The East Boston Neighborhood of Affordable Housing (NOAH) recently held a ceremonial ribbon cutting to celebrate a major grant from the Kresge Foundation.
NOAH announced the local non-profit was awarded a Kresge Foundation urban opportunities and resilience implementation funding, which over the next three years will support continued climate adaptation planning and implementation work through NOAH’s ClimateCARE programs.
Building on a long history of successful community engagement work in Eastie, NOAH’s Community Building and Environment Department’s proposal was one of only 17 out of 300 applicants selected for a planning grant last year.
“This is a big win for the community’, said NOAH’s Director of Community Building and Environment Chris Marchi. “What separates our process from other planning work around climate change is community engagement. After 50 years of dealing with technical airport issues, we on East Boston have learned a thing or two about how to support busy residents in technical conversations.”
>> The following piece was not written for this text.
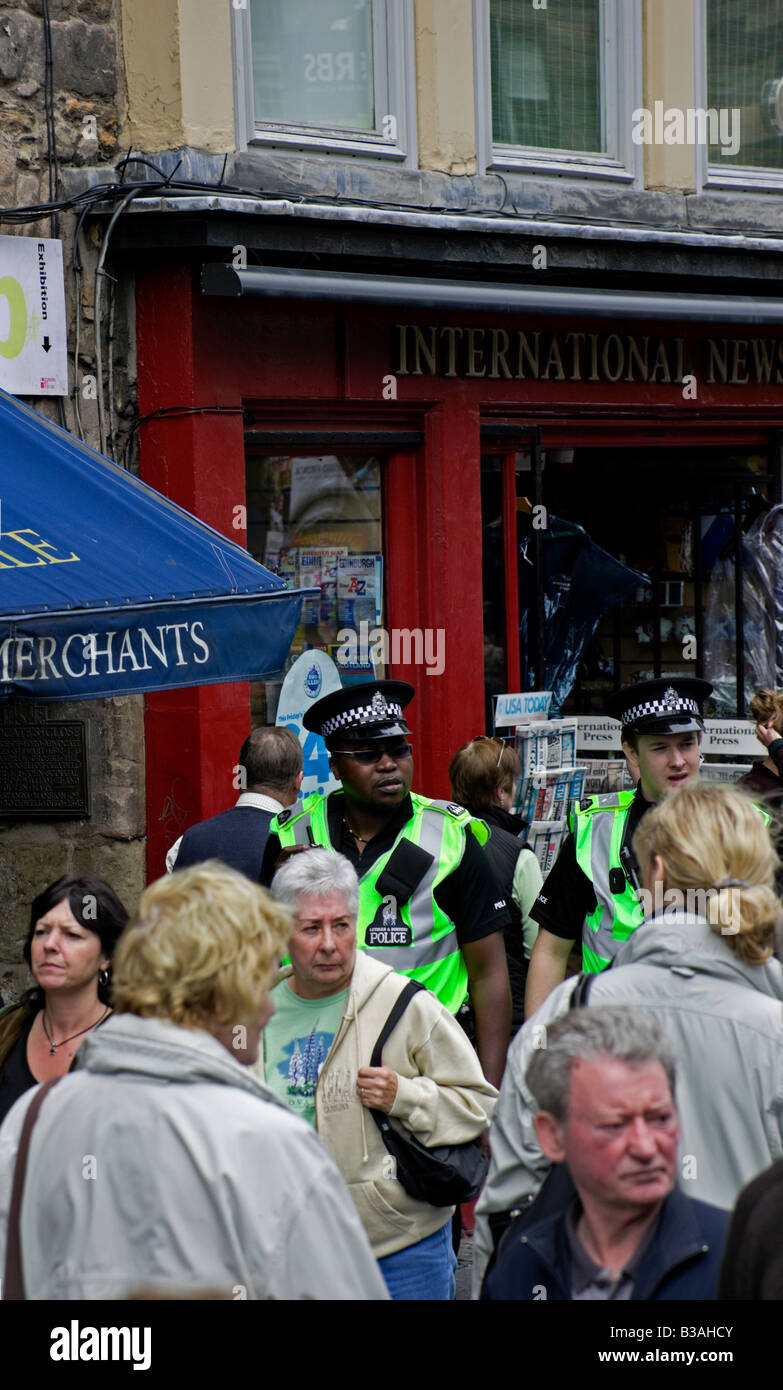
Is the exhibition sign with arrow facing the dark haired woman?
yes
The grant amounts to over $600,000 over the next three years. NOAH’s aims to use the grant to further educate and support community residents and meet climate resiliency goals by helping people with real world climate change problems they are facing now.
‘We know that people are experiencing problems with the cost of heating and cooling their homes right now’. said Marchi. ‘We know that people want information about what they can do to achieve better comfort at home, while saving money. And we know that everybody wants to help the environment.’
NOAH’s three year grant for ClimateCARE will be to form a strong partnership between the city of Boston, residents and resiliency planners through a working group which will include residents
“We will also conduct a door to door resiliency climate pact canvass offering education and helping residents manage climate impacts such as extreme weather, flood prone areas and high energy costs,” said Marchi. “As well as useful tips and handy money saving ideas that will help residents lead lower energy using but higher quality urban lifestyles.”
Marchi added that NOAH is really looking for what’s next.
“We know that nobody wants to take a step backwards,” said Marchi. “That’s not what East Boston is all about. We’re about trying to make progress. So we’re looking for ways that people can get ready for climate change; prepare to survive and thrive with extreme heat or cold and floods, if they live in those areas, more comfortably and on a budget they can handle.”
With climate change being a big issue and resiliency planning an emerging field, NOAH’s Executive Director Phil Giffee said there is no place better than in Eastie to innovate new approaches to getting people engaged in rolling up their sleeves and getting to work in tackling the issue.
“We are grateful to announce our ClimateCARE initiative, a new project generously funded by the Kresge Foundation which aims to increase the resiliency of East Boston and mitigate the harmful effects of climate change on our coastal community.” said Giffee. “Our ClimateCARE team is a group of dedicated individuals organizing city residents and stakeholders to create more livable and resilient communities.”